Nielsen Media Research officials said Wednesday they are giving customers what they want.

Those customers are television networks, Hollywood publicity machines and local stations, and they apparently want more ways to count viewers and, more important, to spin the television ratings. Starting next week, Nielsen will tally digital video recordings of shows, and in the spring, it will add video-on-demand viewings.

Combined with the multitude of demographic categories already measured, those with something to gain have a whole new slew of ways to put a bright face on viewership.

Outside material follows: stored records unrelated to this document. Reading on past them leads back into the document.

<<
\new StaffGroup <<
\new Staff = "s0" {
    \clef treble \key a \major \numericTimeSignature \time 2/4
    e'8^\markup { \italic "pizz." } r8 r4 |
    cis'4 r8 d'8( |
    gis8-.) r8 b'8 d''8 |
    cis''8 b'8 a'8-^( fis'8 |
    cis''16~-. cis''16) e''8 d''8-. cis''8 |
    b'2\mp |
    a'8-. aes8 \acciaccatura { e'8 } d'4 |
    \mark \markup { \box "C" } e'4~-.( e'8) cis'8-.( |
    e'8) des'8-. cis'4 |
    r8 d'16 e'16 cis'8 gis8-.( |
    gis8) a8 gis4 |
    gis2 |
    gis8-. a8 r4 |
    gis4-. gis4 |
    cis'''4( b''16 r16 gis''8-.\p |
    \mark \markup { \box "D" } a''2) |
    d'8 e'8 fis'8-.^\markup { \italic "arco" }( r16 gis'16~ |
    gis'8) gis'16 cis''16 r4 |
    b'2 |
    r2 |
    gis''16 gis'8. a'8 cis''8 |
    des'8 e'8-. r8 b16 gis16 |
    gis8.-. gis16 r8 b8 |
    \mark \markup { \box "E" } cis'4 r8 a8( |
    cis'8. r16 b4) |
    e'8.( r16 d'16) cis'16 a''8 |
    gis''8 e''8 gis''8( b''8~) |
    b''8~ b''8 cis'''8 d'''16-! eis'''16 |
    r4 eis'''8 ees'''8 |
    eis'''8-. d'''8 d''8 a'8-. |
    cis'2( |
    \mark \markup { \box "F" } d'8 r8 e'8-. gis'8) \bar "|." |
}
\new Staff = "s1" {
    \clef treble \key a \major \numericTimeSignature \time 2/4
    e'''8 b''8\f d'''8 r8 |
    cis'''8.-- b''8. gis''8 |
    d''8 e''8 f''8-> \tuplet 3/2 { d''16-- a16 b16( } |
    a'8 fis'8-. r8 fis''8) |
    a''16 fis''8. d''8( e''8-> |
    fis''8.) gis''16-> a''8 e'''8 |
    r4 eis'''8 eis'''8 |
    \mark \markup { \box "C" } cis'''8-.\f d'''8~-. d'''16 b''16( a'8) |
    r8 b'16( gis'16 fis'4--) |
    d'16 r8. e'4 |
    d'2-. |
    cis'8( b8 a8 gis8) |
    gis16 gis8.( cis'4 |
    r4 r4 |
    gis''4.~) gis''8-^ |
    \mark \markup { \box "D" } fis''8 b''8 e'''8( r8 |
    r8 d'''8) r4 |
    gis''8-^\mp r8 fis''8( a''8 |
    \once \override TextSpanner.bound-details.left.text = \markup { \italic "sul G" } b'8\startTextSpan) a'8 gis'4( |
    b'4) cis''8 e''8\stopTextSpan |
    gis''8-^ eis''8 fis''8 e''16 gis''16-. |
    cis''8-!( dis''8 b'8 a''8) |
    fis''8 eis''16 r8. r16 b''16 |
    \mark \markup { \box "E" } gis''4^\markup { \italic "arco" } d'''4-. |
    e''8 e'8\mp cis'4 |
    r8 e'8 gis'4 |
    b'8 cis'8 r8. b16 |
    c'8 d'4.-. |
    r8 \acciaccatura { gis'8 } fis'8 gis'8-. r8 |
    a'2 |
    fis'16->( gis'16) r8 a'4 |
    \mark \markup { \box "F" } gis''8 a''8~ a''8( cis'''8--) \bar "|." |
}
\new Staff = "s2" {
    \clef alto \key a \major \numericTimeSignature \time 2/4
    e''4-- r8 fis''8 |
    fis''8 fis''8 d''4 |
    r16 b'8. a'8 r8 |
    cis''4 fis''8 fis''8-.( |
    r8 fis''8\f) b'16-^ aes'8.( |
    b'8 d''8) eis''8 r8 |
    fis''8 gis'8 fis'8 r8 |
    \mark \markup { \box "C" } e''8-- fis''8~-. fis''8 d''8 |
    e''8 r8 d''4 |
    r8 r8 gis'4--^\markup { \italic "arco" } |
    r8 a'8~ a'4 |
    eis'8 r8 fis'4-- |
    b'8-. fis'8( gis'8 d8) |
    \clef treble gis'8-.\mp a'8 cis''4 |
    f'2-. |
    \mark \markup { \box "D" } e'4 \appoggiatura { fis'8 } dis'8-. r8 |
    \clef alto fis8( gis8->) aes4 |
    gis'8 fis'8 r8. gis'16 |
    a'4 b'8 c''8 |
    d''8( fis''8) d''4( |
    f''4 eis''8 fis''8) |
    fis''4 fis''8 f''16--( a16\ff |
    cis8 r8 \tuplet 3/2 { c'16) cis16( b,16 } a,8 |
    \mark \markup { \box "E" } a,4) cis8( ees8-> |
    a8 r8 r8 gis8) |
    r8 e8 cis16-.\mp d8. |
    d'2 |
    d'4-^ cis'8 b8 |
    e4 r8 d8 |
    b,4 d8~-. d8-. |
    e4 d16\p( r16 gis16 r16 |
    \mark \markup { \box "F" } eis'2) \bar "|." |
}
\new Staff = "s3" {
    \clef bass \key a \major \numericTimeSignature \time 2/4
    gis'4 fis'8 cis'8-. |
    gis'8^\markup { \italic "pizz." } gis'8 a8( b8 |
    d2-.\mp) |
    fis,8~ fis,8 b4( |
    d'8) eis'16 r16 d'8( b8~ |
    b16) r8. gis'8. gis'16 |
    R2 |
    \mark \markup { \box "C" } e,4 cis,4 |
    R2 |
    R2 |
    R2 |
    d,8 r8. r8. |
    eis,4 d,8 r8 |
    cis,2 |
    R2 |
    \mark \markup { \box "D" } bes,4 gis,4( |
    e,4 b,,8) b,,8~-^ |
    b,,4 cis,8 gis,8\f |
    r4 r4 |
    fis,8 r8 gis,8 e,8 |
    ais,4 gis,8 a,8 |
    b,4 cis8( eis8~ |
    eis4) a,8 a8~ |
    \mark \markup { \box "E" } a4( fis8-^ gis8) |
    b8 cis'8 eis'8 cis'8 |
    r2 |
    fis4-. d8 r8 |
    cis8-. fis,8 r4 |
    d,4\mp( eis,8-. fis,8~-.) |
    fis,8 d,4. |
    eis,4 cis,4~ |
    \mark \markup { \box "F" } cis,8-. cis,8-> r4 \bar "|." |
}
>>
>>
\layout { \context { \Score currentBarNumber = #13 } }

Starting Monday, Nielsen will report viewership by people who tune in when a show airs, called live views, and by same-day and same-week digitally recorded views. The company is expanding its national sampling pool from 5,000 homes to 10,000, estimating that about 7 percent of the 110-million American homes with televisions have digital video recorders, such as TiVo and devices provided by cable and satellite companies.

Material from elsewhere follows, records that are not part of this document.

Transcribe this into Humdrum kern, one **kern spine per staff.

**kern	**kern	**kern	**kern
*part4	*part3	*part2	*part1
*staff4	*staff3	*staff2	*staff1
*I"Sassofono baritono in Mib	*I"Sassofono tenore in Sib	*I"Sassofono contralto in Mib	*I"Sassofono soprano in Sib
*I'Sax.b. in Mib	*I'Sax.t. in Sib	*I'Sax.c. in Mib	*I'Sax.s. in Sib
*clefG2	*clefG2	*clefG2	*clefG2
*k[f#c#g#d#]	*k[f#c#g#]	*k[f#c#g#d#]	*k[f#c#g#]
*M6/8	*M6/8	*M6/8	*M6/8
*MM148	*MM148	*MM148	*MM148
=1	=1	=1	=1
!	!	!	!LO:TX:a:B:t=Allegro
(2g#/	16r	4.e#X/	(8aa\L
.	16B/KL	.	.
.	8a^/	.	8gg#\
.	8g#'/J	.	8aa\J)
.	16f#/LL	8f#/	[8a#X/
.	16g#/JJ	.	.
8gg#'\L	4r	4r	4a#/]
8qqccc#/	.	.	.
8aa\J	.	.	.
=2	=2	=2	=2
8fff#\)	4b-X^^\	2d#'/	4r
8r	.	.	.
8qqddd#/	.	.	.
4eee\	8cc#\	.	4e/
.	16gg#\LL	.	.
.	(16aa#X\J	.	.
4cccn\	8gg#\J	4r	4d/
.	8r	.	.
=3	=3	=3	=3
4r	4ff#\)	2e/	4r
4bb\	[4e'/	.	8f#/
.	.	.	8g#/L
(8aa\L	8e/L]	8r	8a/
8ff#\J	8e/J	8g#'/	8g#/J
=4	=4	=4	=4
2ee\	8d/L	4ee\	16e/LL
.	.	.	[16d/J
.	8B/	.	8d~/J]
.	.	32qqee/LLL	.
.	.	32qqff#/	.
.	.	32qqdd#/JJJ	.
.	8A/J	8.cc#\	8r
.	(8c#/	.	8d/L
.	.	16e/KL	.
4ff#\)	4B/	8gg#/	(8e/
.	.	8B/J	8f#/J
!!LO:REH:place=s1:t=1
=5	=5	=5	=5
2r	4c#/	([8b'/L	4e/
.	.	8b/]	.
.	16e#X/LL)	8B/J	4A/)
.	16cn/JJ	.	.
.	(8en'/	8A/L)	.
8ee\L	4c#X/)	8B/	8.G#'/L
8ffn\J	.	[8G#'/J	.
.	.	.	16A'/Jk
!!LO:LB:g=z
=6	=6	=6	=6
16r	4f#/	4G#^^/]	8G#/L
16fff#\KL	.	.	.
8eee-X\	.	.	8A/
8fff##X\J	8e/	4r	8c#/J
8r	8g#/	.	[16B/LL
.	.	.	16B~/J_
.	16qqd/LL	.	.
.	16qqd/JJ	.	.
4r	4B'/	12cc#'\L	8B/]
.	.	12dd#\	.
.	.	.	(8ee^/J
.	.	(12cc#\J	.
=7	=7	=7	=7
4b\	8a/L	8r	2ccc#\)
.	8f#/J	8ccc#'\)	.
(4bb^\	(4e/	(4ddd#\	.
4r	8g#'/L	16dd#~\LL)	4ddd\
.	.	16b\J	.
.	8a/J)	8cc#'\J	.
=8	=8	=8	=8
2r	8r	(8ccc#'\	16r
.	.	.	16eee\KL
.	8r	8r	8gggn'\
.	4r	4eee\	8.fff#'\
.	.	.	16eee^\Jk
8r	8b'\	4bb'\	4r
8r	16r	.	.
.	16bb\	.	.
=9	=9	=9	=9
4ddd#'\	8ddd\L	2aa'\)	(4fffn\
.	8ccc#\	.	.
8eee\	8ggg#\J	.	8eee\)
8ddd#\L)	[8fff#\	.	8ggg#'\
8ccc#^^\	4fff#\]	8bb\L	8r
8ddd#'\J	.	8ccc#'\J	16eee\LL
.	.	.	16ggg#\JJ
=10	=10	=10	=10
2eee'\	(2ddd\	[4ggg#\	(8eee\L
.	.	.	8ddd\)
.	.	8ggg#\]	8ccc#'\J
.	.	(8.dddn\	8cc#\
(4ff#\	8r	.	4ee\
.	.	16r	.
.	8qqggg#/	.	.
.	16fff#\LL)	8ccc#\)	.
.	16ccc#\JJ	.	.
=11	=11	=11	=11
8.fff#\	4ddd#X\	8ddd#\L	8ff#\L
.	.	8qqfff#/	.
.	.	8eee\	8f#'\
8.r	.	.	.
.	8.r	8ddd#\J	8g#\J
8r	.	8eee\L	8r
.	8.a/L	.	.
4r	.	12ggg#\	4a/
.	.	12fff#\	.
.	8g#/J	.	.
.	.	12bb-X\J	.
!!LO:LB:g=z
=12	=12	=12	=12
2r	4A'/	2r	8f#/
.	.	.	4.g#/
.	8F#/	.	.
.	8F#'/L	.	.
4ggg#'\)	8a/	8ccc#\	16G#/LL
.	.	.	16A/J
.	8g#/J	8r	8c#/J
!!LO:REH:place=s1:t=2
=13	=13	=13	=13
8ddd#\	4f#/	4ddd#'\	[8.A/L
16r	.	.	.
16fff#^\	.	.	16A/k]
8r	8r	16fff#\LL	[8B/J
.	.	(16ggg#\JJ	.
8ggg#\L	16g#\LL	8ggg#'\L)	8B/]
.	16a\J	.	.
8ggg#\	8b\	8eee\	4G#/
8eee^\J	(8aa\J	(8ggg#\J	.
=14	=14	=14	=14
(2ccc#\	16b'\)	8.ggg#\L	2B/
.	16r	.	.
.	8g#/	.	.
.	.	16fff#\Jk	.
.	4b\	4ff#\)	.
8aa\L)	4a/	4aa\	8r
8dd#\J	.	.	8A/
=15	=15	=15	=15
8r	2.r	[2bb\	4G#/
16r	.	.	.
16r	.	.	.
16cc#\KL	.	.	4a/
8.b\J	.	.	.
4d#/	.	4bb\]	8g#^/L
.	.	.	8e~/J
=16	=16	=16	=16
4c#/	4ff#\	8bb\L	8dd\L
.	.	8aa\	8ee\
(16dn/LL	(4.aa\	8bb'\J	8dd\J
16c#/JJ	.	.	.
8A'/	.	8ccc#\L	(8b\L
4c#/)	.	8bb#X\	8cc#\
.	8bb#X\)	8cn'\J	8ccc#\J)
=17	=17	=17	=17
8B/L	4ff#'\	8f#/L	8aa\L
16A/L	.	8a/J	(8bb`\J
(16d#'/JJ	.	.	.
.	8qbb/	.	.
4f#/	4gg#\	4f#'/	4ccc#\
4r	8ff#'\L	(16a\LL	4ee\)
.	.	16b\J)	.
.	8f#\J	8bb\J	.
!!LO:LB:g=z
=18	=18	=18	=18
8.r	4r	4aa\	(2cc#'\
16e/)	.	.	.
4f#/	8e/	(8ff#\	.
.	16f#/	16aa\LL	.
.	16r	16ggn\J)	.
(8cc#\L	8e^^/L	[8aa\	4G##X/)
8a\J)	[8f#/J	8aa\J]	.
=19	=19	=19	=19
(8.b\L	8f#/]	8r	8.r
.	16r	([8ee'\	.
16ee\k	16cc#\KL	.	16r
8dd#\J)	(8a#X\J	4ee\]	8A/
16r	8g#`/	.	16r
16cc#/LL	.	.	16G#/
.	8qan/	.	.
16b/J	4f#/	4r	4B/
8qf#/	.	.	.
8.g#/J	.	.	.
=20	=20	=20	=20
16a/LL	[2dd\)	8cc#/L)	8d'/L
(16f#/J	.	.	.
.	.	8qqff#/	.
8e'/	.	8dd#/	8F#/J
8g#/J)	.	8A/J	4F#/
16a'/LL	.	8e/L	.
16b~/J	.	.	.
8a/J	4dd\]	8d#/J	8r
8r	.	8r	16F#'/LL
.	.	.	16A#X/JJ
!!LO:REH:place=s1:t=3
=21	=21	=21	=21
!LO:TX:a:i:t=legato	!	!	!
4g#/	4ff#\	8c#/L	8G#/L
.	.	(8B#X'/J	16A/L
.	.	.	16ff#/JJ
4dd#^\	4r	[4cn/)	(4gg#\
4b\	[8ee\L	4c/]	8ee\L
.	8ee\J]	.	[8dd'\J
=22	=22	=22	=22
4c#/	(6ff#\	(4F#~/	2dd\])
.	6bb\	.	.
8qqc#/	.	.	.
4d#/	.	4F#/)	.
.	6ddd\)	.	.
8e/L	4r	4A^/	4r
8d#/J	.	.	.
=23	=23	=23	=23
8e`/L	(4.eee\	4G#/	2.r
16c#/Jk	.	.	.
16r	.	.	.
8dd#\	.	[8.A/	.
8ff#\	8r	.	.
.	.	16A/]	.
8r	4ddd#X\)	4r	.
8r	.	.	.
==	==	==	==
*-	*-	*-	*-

DVR sampling will begin with 60 homes, and Nielsen technicians will connect monitoring equipment in about 100 new homes a month until the sample matches the percentage of DVR homes, said Anne Elliot, Nielsen vice president of communications.

In a conference call with reporters Wednesday, Pat McDonough, Nielsen's senior vice president of planning, policy and analysis, said that adding DVR numbers shouldn't affect ratings at first. Most digital video recordings are of top-rated shows. But, she said, Nielsen recognizes that DVRs are booming; they are expected to be in 25 percent of homes by next year.

Eventually, DVR numbers could show support for shows overshadowed by big hits by reflecting how many viewers recorded them while watching another.

Early on, the new numbers will provide another avenue for spin in the arcane world of TV ratings interpretations. Consider this November release (complete with insider jargonindicating ratings points and audience share) that UPN sent to reporters to promote one of its sitcoms: "Everybody Hates Chris remains a force for UPN on the intensely competitive Thursday landscape, scoring dramatic double- and triple-digit year-to-year gains in the time period of 42 percent in adults 18-34 (1.7/5), 54 percent in adults 18-49 (2.0/6), 133 percent in women 18-34 (2.1/6), 130 percent in women 18-49 (2.3/6) and 18 percent in total viewers (5.2 mil), based on preliminary Nielsen ratings for Nov. 10. . . . Versus the same night last year, UPN's new comedy block scored dramatic growth in women 18-34 (70 percent, 1.7/4) and women 18-49 (70 percent, 1.7/4)."

Sounds great. Except Chris is ranked 91st out of 136 prime time shows on network TV.

McDonough said that charting DVR viewership, and eventually on-demand downloads, is a product of the times and another tool for people who provide programming and who use those programs to pitch products to consumers.

"Nielsen must constantly be ahead of the curve," she said. "In order to know what people are watching, we have to know how they are watching it."